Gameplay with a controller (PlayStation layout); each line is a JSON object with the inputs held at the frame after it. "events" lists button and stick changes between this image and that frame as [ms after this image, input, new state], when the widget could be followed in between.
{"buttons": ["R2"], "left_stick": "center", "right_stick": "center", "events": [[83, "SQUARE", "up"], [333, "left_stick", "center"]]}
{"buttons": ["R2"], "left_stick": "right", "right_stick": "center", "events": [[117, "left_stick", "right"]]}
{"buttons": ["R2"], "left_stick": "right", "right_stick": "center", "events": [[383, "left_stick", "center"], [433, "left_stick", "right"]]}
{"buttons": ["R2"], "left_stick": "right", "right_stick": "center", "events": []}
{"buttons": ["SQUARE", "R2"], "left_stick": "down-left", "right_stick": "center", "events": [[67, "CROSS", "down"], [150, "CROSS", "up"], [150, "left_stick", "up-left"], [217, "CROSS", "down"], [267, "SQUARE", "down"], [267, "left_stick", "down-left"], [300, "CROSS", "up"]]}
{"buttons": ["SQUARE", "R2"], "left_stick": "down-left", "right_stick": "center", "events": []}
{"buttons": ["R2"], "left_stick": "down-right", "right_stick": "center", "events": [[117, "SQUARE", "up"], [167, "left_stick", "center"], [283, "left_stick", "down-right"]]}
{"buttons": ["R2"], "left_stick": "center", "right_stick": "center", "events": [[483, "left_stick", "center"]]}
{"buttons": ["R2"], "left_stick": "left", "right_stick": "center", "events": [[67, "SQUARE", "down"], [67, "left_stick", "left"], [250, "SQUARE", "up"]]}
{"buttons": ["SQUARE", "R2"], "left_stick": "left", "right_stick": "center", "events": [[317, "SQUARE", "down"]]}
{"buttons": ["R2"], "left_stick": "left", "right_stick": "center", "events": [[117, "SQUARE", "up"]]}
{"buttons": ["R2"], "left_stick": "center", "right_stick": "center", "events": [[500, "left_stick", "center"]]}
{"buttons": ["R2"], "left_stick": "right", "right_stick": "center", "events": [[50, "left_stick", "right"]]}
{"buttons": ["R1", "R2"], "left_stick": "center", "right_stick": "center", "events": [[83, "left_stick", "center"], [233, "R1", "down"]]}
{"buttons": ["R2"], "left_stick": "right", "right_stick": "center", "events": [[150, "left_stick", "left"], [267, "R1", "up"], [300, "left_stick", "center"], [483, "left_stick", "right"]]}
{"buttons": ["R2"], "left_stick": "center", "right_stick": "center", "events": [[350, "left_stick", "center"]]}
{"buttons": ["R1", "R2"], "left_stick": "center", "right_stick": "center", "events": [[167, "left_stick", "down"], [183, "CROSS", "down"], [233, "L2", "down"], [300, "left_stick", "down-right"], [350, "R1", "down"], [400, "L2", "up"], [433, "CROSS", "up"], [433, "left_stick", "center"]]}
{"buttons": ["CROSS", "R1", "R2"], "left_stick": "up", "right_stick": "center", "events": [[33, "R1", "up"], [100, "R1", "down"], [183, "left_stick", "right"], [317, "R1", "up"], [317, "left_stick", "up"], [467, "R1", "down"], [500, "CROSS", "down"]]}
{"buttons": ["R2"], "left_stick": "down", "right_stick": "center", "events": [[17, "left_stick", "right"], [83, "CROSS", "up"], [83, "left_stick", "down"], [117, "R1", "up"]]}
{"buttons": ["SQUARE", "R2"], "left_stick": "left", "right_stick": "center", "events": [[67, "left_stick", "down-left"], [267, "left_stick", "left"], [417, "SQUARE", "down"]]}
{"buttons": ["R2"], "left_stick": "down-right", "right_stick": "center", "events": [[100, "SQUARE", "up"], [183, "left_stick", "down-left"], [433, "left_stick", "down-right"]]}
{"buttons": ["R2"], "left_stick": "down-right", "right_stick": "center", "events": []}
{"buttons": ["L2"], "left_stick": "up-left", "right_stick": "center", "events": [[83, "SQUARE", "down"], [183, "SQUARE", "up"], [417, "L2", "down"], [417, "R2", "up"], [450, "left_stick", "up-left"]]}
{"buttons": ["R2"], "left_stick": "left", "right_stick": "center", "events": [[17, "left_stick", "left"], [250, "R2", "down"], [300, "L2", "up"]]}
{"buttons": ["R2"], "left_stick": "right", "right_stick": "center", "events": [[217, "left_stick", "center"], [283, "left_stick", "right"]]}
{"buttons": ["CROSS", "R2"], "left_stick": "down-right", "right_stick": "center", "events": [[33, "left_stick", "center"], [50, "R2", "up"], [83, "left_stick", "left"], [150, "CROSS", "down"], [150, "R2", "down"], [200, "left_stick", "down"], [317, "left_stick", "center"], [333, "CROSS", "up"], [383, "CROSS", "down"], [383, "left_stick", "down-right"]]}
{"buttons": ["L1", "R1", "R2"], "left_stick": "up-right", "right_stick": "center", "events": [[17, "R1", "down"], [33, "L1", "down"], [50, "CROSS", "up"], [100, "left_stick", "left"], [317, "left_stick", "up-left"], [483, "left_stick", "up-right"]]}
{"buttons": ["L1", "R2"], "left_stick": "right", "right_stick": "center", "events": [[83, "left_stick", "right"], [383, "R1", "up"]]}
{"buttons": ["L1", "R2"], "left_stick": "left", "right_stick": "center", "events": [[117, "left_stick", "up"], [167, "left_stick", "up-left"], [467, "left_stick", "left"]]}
***
### Exercise details
Copy the records above exactly, leaving nothing out.

### Response
Gameplay with a controller (PlayStation layout); each line is a JSON object with the inputs held at the frame after it. "events" lists button and stick changes between this image and that frame as [ms after this image, input, new state], when the widget could be followed in between.
{"buttons": ["R2"], "left_stick": "center", "right_stick": "center", "events": [[83, "SQUARE", "up"], [333, "left_stick", "center"]]}
{"buttons": ["R2"], "left_stick": "right", "right_stick": "center", "events": [[117, "left_stick", "right"]]}
{"buttons": ["R2"], "left_stick": "right", "right_stick": "center", "events": [[383, "left_stick", "center"], [433, "left_stick", "right"]]}
{"buttons": ["R2"], "left_stick": "right", "right_stick": "center", "events": []}
{"buttons": ["SQUARE", "R2"], "left_stick": "down-left", "right_stick": "center", "events": [[67, "CROSS", "down"], [150, "CROSS", "up"], [150, "left_stick", "up-left"], [217, "CROSS", "down"], [267, "SQUARE", "down"], [267, "left_stick", "down-left"], [300, "CROSS", "up"]]}
{"buttons": ["SQUARE", "R2"], "left_stick": "down-left", "right_stick": "center", "events": []}
{"buttons": ["R2"], "left_stick": "down-right", "right_stick": "center", "events": [[117, "SQUARE", "up"], [167, "left_stick", "center"], [283, "left_stick", "down-right"]]}
{"buttons": ["R2"], "left_stick": "center", "right_stick": "center", "events": [[483, "left_stick", "center"]]}
{"buttons": ["R2"], "left_stick": "left", "right_stick": "center", "events": [[67, "SQUARE", "down"], [67, "left_stick", "left"], [250, "SQUARE", "up"]]}
{"buttons": ["SQUARE", "R2"], "left_stick": "left", "right_stick": "center", "events": [[317, "SQUARE", "down"]]}
{"buttons": ["R2"], "left_stick": "left", "right_stick": "center", "events": [[117, "SQUARE", "up"]]}
{"buttons": ["R2"], "left_stick": "center", "right_stick": "center", "events": [[500, "left_stick", "center"]]}
{"buttons": ["R2"], "left_stick": "right", "right_stick": "center", "events": [[50, "left_stick", "right"]]}
{"buttons": ["R1", "R2"], "left_stick": "center", "right_stick": "center", "events": [[83, "left_stick", "center"], [233, "R1", "down"]]}
{"buttons": ["R2"], "left_stick": "right", "right_stick": "center", "events": [[150, "left_stick", "left"], [267, "R1", "up"], [300, "left_stick", "center"], [483, "left_stick", "right"]]}
{"buttons": ["R2"], "left_stick": "center", "right_stick": "center", "events": [[350, "left_stick", "center"]]}
{"buttons": ["R1", "R2"], "left_stick": "center", "right_stick": "center", "events": [[167, "left_stick", "down"], [183, "CROSS", "down"], [233, "L2", "down"], [300, "left_stick", "down-right"], [350, "R1", "down"], [400, "L2", "up"], [433, "CROSS", "up"], [433, "left_stick", "center"]]}
{"buttons": ["CROSS", "R1", "R2"], "left_stick": "up", "right_stick": "center", "events": [[33, "R1", "up"], [100, "R1", "down"], [183, "left_stick", "right"], [317, "R1", "up"], [317, "left_stick", "up"], [467, "R1", "down"], [500, "CROSS", "down"]]}
{"buttons": ["R2"], "left_stick": "down", "right_stick": "center", "events": [[17, "left_stick", "right"], [83, "CROSS", "up"], [83, "left_stick", "down"], [117, "R1", "up"]]}
{"buttons": ["SQUARE", "R2"], "left_stick": "left", "right_stick": "center", "events": [[67, "left_stick", "down-left"], [267, "left_stick", "left"], [417, "SQUARE", "down"]]}
{"buttons": ["R2"], "left_stick": "down-right", "right_stick": "center", "events": [[100, "SQUARE", "up"], [183, "left_stick", "down-left"], [433, "left_stick", "down-right"]]}
{"buttons": ["R2"], "left_stick": "down-right", "right_stick": "center", "events": []}
{"buttons": ["L2"], "left_stick": "up-left", "right_stick": "center", "events": [[83, "SQUARE", "down"], [183, "SQUARE", "up"], [417, "L2", "down"], [417, "R2", "up"], [450, "left_stick", "up-left"]]}
{"buttons": ["R2"], "left_stick": "left", "right_stick": "center", "events": [[17, "left_stick", "left"], [250, "R2", "down"], [300, "L2", "up"]]}
{"buttons": ["R2"], "left_stick": "right", "right_stick": "center", "events": [[217, "left_stick", "center"], [283, "left_stick", "right"]]}
{"buttons": ["CROSS", "R2"], "left_stick": "down-right", "right_stick": "center", "events": [[33, "left_stick", "center"], [50, "R2", "up"], [83, "left_stick", "left"], [150, "CROSS", "down"], [150, "R2", "down"], [200, "left_stick", "down"], [317, "left_stick", "center"], [333, "CROSS", "up"], [383, "CROSS", "down"], [383, "left_stick", "down-right"]]}
{"buttons": ["L1", "R1", "R2"], "left_stick": "up-right", "right_stick": "center", "events": [[17, "R1", "down"], [33, "L1", "down"], [50, "CROSS", "up"], [100, "left_stick", "left"], [317, "left_stick", "up-left"], [483, "left_stick", "up-right"]]}
{"buttons": ["L1", "R2"], "left_stick": "right", "right_stick": "center", "events": [[83, "left_stick", "right"], [383, "R1", "up"]]}
{"buttons": ["L1", "R2"], "left_stick": "left", "right_stick": "center", "events": [[117, "left_stick", "up"], [167, "left_stick", "up-left"], [467, "left_stick", "left"]]}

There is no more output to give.